EXERCISE INSTRUCTIONS
Only one stretch of the records below is wanted: the lines from the one holding "# Project Title: Impact" through the one holding "- Healthcare Access: HRSA’s". Return it exactly, both ends included.

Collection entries

┄┄┄┄┄┄┄┄┄┄┄┄┄┄┄┄┄┄┄┄

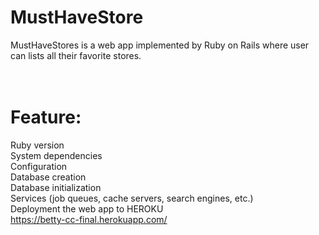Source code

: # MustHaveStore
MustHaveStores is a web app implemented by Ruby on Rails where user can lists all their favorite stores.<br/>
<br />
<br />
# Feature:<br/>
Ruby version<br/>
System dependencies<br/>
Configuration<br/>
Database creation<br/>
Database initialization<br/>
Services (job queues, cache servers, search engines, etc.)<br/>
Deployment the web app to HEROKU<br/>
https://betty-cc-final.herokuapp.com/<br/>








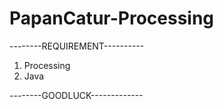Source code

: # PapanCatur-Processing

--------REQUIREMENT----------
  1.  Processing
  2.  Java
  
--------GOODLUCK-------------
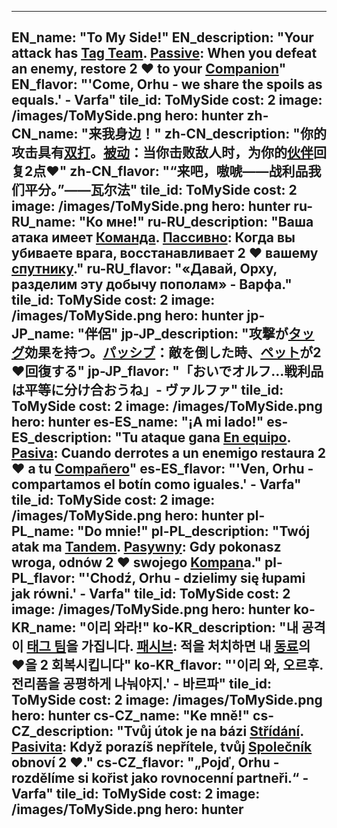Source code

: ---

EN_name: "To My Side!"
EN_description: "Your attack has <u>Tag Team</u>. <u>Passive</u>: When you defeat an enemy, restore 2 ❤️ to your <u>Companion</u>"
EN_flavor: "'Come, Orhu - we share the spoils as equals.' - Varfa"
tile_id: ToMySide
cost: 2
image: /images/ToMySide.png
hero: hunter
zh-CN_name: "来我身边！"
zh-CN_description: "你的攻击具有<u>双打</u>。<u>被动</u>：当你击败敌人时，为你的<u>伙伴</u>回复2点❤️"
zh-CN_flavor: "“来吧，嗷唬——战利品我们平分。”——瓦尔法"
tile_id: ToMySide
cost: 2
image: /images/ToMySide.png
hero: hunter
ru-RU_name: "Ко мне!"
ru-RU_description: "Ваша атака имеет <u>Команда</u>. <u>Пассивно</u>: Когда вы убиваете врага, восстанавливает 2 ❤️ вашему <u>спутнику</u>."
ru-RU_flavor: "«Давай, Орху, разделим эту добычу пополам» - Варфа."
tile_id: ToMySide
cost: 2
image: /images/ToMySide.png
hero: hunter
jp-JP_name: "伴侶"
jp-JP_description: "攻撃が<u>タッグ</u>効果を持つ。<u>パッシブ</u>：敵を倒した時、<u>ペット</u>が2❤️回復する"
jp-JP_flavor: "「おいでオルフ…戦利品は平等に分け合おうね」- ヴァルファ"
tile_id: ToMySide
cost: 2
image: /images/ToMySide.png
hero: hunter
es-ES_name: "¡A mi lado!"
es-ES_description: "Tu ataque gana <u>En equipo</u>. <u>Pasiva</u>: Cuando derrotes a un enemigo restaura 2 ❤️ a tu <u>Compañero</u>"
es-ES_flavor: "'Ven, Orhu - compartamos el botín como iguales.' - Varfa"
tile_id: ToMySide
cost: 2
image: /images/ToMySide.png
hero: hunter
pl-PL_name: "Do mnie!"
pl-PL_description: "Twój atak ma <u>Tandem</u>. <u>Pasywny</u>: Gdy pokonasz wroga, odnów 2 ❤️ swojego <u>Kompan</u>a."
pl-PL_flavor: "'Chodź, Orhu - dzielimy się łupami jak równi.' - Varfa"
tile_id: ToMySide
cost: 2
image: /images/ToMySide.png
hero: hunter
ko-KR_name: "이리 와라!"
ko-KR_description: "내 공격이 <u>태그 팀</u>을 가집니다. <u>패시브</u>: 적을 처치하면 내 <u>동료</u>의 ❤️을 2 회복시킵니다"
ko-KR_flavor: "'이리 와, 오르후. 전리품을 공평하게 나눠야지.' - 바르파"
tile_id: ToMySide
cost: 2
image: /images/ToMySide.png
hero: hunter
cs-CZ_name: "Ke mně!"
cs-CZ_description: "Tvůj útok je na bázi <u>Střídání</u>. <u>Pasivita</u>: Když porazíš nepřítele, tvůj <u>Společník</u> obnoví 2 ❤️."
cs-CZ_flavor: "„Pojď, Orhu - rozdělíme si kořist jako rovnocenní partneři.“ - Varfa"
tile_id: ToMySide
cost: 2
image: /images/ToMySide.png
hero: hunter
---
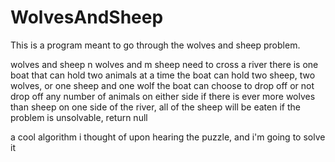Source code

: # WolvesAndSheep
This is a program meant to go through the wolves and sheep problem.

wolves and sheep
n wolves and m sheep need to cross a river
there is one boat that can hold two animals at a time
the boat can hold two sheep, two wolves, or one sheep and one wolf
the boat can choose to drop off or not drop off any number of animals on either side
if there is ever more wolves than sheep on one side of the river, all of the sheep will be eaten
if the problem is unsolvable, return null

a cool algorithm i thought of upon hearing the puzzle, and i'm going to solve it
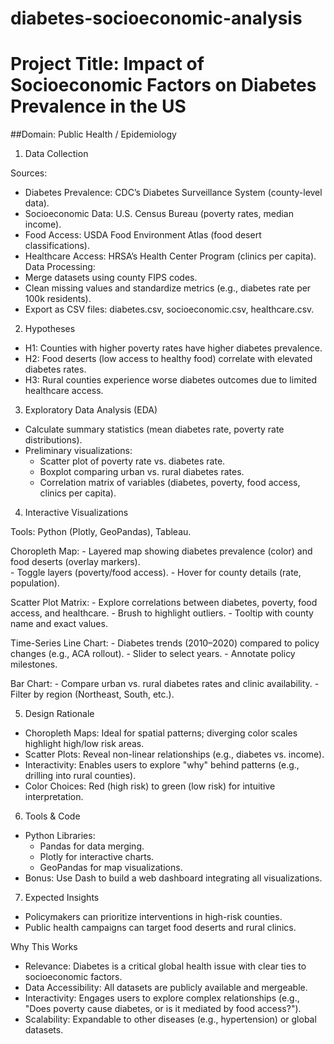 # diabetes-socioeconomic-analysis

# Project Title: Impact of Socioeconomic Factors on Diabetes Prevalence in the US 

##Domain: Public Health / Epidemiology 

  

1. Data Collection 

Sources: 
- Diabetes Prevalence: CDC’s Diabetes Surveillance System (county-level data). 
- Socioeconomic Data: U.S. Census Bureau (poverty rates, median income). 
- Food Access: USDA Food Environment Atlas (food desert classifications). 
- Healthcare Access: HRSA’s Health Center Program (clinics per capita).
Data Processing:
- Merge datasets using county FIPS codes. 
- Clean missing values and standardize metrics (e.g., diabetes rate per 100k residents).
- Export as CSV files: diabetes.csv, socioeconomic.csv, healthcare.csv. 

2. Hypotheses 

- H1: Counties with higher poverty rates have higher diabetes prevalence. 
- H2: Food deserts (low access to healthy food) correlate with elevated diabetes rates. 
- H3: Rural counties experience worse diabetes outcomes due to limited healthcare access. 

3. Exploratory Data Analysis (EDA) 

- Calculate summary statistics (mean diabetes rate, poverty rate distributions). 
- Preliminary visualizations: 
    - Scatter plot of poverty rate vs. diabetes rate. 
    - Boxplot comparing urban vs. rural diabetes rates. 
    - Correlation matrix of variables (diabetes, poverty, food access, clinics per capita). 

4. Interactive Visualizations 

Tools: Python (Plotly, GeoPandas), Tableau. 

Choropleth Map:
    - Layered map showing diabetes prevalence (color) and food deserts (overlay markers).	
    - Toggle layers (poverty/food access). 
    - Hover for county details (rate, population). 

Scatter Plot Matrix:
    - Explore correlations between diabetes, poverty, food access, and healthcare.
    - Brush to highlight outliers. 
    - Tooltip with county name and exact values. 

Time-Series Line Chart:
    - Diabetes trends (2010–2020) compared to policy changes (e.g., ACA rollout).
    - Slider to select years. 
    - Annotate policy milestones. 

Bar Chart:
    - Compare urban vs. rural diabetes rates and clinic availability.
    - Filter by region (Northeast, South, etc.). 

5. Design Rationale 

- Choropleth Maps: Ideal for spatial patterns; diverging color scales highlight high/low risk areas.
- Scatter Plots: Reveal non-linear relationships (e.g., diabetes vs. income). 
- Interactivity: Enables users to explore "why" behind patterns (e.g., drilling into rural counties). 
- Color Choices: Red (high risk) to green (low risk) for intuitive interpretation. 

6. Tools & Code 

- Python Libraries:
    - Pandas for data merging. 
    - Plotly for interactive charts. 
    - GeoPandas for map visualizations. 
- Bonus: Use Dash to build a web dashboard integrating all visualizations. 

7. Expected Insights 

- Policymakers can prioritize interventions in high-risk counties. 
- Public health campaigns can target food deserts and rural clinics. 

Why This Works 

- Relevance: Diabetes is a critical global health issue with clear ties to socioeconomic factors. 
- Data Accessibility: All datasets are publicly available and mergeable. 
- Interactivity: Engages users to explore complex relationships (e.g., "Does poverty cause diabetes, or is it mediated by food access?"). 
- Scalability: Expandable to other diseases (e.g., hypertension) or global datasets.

┄┄┄┄┄┄┄┄┄┄┄┄┄┄┄┄┄┄┄┄

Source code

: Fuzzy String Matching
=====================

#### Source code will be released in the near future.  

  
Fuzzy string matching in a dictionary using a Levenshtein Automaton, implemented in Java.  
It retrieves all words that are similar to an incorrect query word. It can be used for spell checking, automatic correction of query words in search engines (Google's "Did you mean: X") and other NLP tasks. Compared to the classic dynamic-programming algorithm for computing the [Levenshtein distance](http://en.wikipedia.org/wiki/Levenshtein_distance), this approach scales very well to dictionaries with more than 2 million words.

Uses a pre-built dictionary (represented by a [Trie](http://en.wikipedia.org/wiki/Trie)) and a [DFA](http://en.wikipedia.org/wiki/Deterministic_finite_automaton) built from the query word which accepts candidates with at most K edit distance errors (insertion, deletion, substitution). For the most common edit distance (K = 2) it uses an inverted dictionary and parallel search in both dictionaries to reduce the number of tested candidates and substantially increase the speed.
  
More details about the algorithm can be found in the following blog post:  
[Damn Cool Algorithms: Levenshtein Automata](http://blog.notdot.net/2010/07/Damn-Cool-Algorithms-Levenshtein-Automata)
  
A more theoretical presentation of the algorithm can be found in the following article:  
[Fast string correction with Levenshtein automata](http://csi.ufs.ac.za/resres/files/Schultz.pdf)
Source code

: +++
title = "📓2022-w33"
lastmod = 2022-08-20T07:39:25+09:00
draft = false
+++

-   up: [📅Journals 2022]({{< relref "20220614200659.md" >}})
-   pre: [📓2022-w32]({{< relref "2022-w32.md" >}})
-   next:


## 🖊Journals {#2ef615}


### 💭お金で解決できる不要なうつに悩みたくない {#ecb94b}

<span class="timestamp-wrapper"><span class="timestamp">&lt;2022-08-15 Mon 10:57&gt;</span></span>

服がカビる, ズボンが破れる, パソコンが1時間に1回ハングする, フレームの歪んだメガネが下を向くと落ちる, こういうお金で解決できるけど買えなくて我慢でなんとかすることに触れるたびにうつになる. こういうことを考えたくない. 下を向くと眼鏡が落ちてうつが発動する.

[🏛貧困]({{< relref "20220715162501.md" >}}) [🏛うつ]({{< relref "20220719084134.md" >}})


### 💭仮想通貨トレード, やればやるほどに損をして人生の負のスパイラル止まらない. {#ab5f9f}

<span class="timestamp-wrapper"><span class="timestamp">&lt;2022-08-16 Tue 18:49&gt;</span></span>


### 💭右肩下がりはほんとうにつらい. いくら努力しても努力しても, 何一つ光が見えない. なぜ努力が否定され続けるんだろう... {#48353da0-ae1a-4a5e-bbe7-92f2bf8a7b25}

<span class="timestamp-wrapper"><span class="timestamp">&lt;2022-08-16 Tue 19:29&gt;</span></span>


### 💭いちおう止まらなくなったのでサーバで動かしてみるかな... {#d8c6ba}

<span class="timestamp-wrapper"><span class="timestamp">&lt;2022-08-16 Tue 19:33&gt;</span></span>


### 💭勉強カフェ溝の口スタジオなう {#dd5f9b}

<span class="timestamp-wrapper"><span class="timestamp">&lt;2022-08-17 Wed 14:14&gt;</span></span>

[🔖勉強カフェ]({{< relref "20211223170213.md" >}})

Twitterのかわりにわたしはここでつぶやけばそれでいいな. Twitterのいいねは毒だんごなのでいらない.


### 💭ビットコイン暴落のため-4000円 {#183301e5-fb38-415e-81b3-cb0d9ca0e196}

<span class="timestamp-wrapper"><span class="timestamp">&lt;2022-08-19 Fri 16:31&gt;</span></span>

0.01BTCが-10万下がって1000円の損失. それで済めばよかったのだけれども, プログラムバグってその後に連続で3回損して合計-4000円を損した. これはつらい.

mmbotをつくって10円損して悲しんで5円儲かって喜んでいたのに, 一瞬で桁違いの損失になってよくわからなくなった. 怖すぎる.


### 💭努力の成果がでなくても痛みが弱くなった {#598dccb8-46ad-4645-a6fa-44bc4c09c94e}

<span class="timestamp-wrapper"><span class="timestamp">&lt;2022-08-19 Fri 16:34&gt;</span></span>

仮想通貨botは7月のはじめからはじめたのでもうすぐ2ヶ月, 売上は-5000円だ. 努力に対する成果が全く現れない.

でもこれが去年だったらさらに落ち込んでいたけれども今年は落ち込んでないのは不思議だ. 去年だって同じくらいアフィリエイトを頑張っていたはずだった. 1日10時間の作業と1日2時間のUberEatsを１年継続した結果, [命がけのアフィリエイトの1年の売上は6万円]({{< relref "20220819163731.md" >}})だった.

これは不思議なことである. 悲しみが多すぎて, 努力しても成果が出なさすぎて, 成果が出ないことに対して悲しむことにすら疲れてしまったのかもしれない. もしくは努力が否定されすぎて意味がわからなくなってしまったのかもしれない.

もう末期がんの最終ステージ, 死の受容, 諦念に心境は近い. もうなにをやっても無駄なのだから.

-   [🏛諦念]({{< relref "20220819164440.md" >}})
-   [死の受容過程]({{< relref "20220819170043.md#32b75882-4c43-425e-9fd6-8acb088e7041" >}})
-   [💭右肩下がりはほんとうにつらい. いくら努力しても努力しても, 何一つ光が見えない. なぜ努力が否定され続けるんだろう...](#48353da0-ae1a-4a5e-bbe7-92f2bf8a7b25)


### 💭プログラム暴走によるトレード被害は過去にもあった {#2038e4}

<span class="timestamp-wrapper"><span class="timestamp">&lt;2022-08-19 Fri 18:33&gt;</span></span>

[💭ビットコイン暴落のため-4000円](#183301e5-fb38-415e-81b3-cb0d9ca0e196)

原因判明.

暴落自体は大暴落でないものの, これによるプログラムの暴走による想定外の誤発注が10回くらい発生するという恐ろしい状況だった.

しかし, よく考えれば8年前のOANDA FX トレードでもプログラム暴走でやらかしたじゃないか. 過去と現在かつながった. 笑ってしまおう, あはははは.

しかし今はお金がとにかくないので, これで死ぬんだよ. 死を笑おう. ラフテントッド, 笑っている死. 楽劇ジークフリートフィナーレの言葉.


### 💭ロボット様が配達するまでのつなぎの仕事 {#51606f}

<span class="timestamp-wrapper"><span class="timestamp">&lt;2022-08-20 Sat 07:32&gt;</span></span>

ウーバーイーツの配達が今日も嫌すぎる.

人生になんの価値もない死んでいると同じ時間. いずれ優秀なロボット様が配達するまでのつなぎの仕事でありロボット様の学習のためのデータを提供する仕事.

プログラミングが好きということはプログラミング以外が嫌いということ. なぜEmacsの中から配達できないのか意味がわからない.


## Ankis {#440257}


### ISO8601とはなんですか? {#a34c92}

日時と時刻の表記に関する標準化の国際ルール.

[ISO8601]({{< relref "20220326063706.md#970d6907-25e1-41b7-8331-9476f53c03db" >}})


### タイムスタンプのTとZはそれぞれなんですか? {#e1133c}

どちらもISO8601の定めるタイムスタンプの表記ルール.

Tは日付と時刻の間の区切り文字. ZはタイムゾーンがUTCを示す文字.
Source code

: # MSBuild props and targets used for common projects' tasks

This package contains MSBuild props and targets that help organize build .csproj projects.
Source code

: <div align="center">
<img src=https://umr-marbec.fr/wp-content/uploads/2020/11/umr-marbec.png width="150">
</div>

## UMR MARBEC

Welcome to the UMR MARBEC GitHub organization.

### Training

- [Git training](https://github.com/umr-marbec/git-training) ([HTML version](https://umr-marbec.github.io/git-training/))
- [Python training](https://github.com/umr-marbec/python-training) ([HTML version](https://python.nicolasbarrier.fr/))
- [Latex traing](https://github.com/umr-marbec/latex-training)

┄┄┄┄┄┄┄┄┄┄┄┄┄┄┄┄┄┄┄┄

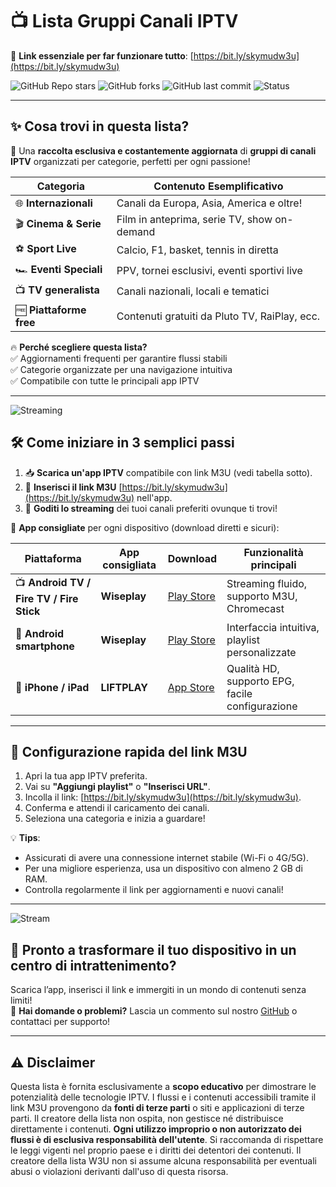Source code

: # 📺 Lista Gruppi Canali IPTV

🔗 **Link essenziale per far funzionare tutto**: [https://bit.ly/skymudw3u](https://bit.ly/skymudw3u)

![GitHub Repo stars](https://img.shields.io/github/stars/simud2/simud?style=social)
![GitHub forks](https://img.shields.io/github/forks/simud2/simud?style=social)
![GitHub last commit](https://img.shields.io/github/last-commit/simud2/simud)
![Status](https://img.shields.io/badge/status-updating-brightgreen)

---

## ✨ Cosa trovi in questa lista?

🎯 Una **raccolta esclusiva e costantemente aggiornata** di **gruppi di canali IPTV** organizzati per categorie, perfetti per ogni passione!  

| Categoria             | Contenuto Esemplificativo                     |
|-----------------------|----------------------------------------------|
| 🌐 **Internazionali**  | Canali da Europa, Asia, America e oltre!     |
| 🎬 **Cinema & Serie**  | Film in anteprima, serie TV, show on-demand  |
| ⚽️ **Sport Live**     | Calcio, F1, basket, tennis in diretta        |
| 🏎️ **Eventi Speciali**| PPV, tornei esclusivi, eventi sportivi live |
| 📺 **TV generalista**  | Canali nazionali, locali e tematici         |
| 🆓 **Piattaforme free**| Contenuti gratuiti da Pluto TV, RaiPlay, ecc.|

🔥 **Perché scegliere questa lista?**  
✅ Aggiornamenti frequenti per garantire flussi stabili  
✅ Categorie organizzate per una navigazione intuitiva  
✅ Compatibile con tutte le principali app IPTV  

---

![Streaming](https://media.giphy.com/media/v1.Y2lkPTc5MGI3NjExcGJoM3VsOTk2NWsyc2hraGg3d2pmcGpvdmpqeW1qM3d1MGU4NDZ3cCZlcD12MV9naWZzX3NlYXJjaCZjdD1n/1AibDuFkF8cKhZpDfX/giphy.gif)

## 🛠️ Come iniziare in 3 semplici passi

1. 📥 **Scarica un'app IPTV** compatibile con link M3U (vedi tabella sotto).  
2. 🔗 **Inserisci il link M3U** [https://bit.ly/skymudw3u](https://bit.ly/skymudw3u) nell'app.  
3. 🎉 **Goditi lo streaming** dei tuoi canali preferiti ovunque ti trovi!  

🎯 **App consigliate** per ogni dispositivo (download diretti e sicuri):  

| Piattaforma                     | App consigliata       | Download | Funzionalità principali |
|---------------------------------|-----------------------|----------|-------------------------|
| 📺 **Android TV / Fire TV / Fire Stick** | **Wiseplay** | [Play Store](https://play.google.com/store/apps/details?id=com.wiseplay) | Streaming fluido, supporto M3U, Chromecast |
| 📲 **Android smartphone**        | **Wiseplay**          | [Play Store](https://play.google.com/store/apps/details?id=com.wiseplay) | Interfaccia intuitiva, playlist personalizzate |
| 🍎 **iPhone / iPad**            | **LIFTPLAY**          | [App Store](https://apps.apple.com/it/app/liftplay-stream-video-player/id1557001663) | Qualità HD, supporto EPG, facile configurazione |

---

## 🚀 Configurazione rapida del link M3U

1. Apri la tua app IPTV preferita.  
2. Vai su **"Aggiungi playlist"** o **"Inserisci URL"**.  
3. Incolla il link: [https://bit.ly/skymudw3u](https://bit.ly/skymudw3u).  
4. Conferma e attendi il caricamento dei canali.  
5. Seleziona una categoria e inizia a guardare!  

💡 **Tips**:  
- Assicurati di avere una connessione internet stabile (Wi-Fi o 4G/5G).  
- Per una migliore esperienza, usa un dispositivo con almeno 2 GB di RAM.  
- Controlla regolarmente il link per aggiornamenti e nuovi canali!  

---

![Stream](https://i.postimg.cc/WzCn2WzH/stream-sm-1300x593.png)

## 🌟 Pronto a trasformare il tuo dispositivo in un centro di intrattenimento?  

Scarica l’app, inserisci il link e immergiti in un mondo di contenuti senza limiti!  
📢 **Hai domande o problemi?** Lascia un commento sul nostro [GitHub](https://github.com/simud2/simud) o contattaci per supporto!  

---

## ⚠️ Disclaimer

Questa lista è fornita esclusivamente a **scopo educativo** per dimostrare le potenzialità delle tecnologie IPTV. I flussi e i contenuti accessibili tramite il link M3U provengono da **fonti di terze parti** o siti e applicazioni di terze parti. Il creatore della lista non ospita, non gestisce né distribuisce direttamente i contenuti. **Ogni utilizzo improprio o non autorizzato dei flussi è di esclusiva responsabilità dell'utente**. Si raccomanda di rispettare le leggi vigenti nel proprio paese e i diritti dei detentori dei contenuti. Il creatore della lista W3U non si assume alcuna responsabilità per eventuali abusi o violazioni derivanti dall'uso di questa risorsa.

┄┄┄┄┄┄┄┄┄┄┄┄┄┄┄┄┄┄┄┄

RESULT FOR THIS TASK
# Project Title: Impact of Socioeconomic Factors on Diabetes Prevalence in the US 

##Domain: Public Health / Epidemiology 

  

1. Data Collection 

Sources: 
- Diabetes Prevalence: CDC’s Diabetes Surveillance System (county-level data). 
- Socioeconomic Data: U.S. Census Bureau (poverty rates, median income). 
- Food Access: USDA Food Environment Atlas (food desert classifications). 
- Healthcare Access: HRSA’s Health Center Program (clinics per capita).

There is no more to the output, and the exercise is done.